Posted Jan 28, 2010 7:03 UTC (Thu) by cmccabe (guest, #60281) [Link]

I enjoy playing devil's advocate, too. Let me try to respond. :)

> Key-level access controls, which can be done with text files only by
> having only one key/value per file (which has its own disadvantages)

I've never, ever come across a situation where I wished I could make one half of a configuration file editable by one user and another half by another.

In the situations where it might be even of theoretical interest, the software designers always split the configuration into multiple files, or provide #include-like functionality.

> All the atomicity, transactioning, and other consistency advantages that a
> database & dbms give you.

Atomicity is a solved problem. Just create the new config file as a separate file, then use rename() to get either the old or new file. Every filesystem that I know of has this semantic with rename (yes, I know it's not strictly in POSIX.) Every major UNIX text editor (vi, emacs, etc.) uses the rename() trick by default.

Transactioning is a solved problem because... you do make backups of /etc, right? Or you use btrfs with snapshotting.

It might be interesting to have a registry that had something like a foreign key constraint in SQL. (If X is set, then Y can't be set, etc.) The problem with schemes like this is that they tend to assume close cooperation between the maintainers of different projects. One config file per-daemon or service puts the responsibility squarely on the package maintainer's shoulders. With foreign-key constraints that could span packages, who has the final responsibility for fixing things?

Also, if the constraint is violated, what do you do? Silently modify the user's configuration according to your own whims? shutdown -h? Or just add to the syslog spew?

> Strongly-typed data

This is probably the strongest argument in favor of a registry. Being forced to use getter and setter functions prevents you from writing your own parser, which you'll probably screw up.

The rebuttal is that good programmers never write their own parsers from scratch. They use tools like lex and yacc to generate parsers which are type-safe and correct. Or they use a canned format like XML or the Python ConfigParser format.

The more detailed rebuttal is that true type-safety would require the ability to extend the registry with arbitrary datatypes. Sure you have string and uint32, but will you allow me to store my FtpUser object? If you won't, I'm still going to be doing something that smells a lot like parsing.

> Changes are done through a standardised API, which makes makes a lot of
> stuff, such as centralised administration, easier

There are tools like "Chef" that provide centralized management for unix config files. On the other hand, there are no such tools that I'm aware of for the Windows registry, unless you want to call "regedit" such a tool. I'm not aware of any for the gnome registry except for it's own registry editor dialog, and... Gnome itself. The reality is that one program cannot understand another program's configuration, no matter how it's stored or parsed, without someone putting work into integrating the two projects. Centralization and integration have nothing to do with technology, and everything to do with politics and management.

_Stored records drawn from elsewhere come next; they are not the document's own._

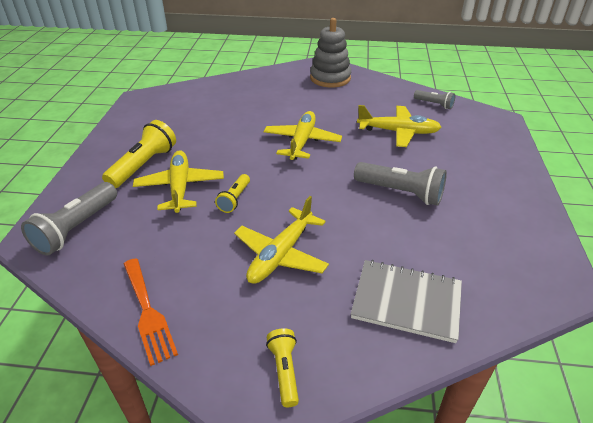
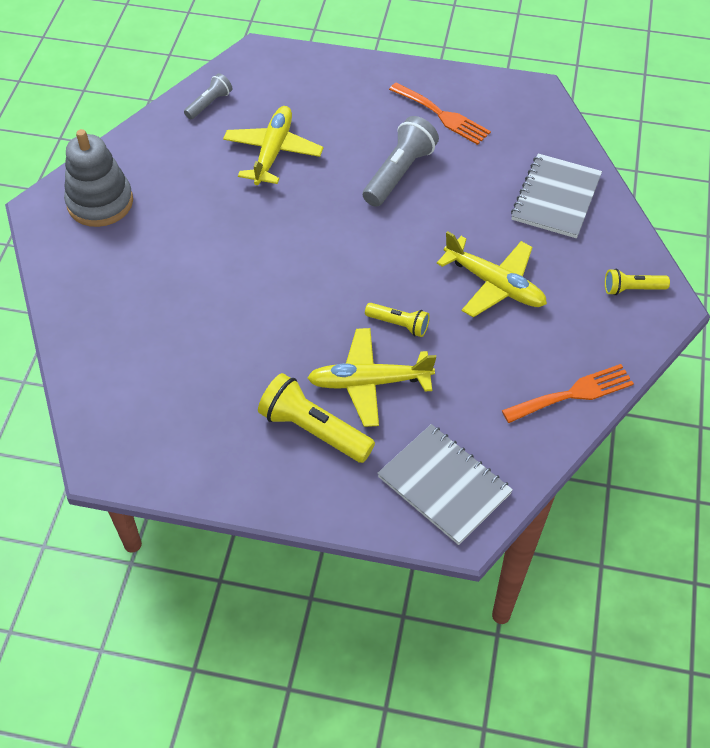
camera: 85 degrees left, 15 degrees up
(76, 228) = (444, 485): grey flashlight -> grey notebook
(302, 142) = (280, 251): yellow plane -> none
(486, 216) = (442, 115): none -> orange fork

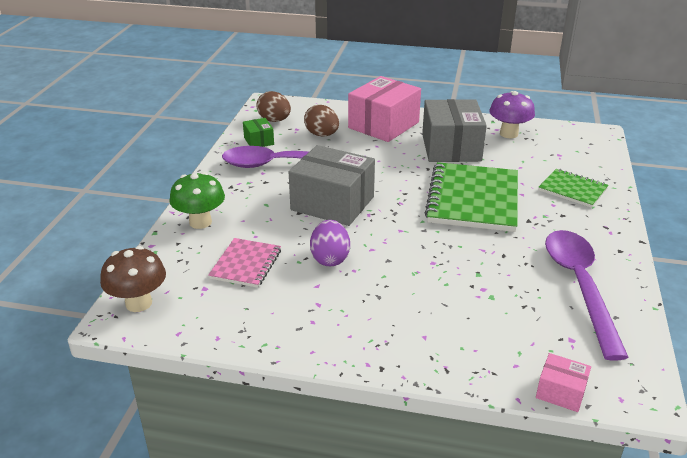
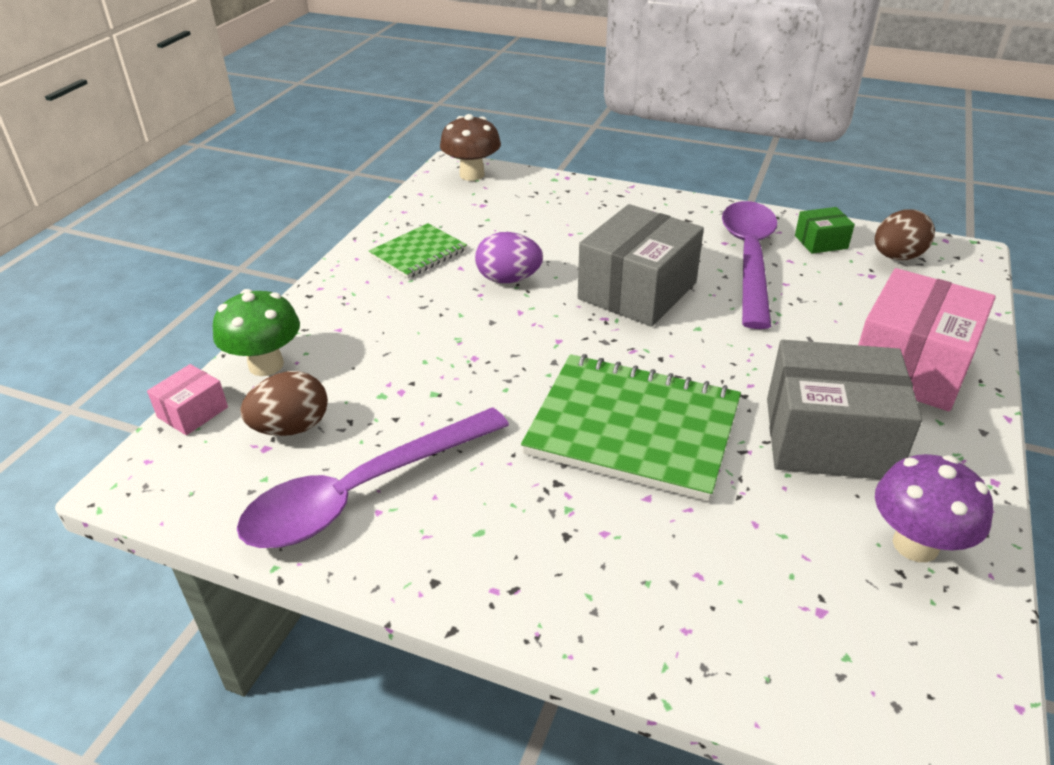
camera: 100 degrees right, 5 degrees up
(200, 222) = (606, 201): green mushroom -> green mushroom (266, 365)
(246, 264) = (515, 227): pink notebook -> none
(322, 135) = (854, 297): brown egg -> brown egg (291, 428)
(383, 125) = (911, 366): pink box -> pink box turned 75 degrees clockwise
(572, 190) = (657, 583): green notebook -> green notebook (418, 253)
(579, 286) = (363, 492): purple spoon -> purple spoon turned 135 degrees clockwise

Since I'm being a completionist, let me point out another thing. You forgot to mention another argument against text file configuration: configuration file size. A set of (binary) registry entries can be parsed more quickly than a large text file.

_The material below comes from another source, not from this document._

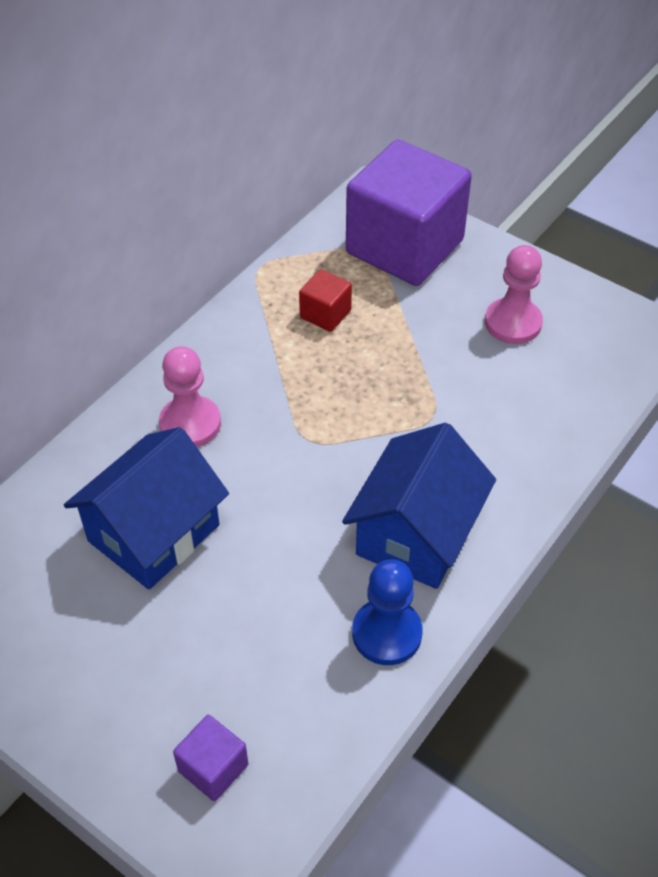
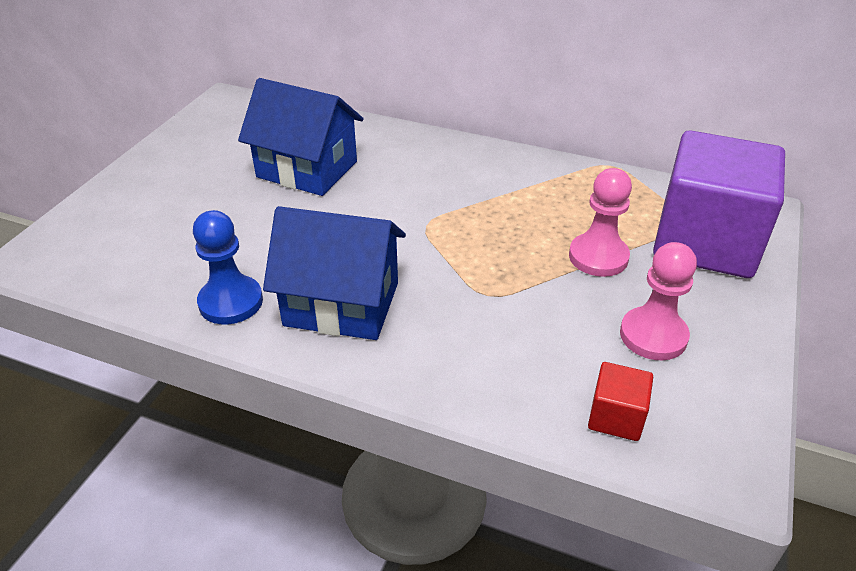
camera: 75 degrees right, 10 degrees down
(190, 424) = (417, 164): pink pawn -> pink pawn (598, 257)
(213, 768) = (107, 234): purple cube -> none
(325, 314) = (578, 209): red cube -> red cube (616, 417)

This actually became a real issue in the samba program. Some users had extremely large configurations that were taking a long time to parse when the daemon was started. The samba team solved it by providing a (non-mandatory) facility to compile the config file into a binary representation.

I don't use GNOME, but...

Posted Jan 28, 2010 15:03 UTC (Thu) by nix (subscriber, #2304) [Link]

Since I'm being a completionist, let me point out another thing. You forgot to mention another argument against text file configuration: configuration file size. A set of (binary) registry entries can be parsed more quickly than a large text file.
This became a real issue in KDE, as well, long ago; but taking the hit once per session is quite acceptable. So we have canonical textual configuration files, a fast-to-read binary cache in /var/tmp/kdecache-$USER/ksycoca (which can be completely nonportable, mmap()ed by its users directly), and a daemon which watches the textual configuration files and regenerates the cache whenever they change.

I don't use GNOME, but...

Posted Jan 31, 2010 0:37 UTC (Sun) by cortana (subscriber, #24596) [Link]

> Atomicity is a solved problem. Just create the new config file as a separate file, then use rename() to get either the old or new file. Every filesystem that I know of has this semantic with rename (yes, I know it's not strictly in POSIX.) Every major UNIX text editor (vi, emacs, etc.) uses the rename() trick by default.

Doesn't that blow away the file ownership, permissions, ACL and extended attribute information?

I don't use GNOME, but...

Posted Jan 31, 2010 9:35 UTC (Sun) by anselm (subscriber, #2796) [Link]

In the general case, yes. In the case of config files this is rarely an issue -- if you can do »rename()« on the original file (write to the parent directory, really), you're usually in a position to set up the permissions etc. of the new file to match the old, and it's not as if there are lots of obvious choices for these, anyway.